#### [Data for the task]

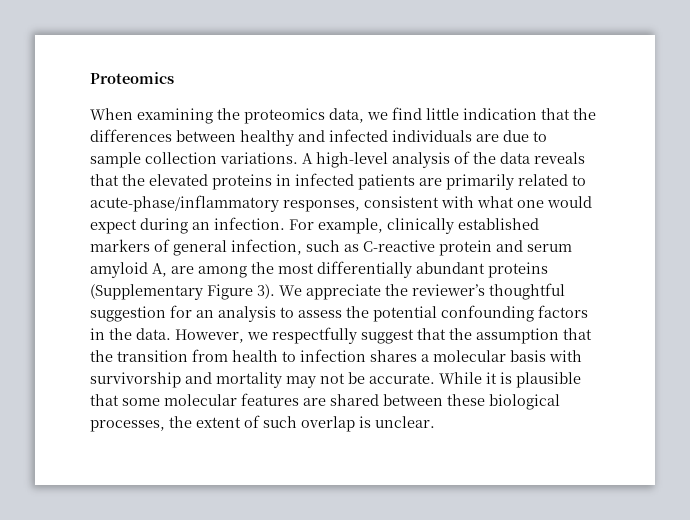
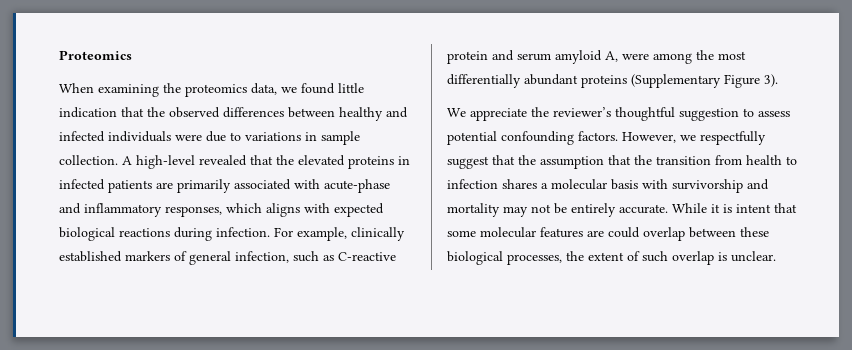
[392,107,422,120] find -> [301,83,335,94] found
(596, 114) none -> [169,107,220,118] observed
[476,134,499,142] are -> [175,134,202,141] were
[90,151,585,168] sample collection variations. A high-level analysis of the data reveals -> [245,131,360,145] [59,155,247,169] variations in sample collection. A high-level revealed
[518,174,586,186] [90,195,592,212] [90,218,210,234] related to acute-phase/inflammatory responses, consistent with what one would expect during an -> [234,179,390,193] [59,203,384,217] [59,227,212,241] associated with acute-phase and inflammatory responses, which aligns with expected biological reactions during
[171,266,194,274] are -> [622,53,649,60] were
(275, 291) none -> (778, 80) //
[170,305,276,322] for an analysis -> (739, 114) none
[346,306,369,318] the -> (790, 114) none
[538,305,588,318] [90,328,171,340] factors in the data. -> [578,131,618,141] factors.
(365, 378) none -> [571,203,616,217] entirely
[516,372,581,388] plausible -> [736,204,771,213] intent
[330,394,379,406] shared -> [608,227,685,241] could overlap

#### [The problem]
The lines holding the string "were" are what is needed from the material above.

#### [Answer space]
[476,134,499,142] are -> [175,134,202,141] were
[171,266,194,274] are -> [622,53,649,60] were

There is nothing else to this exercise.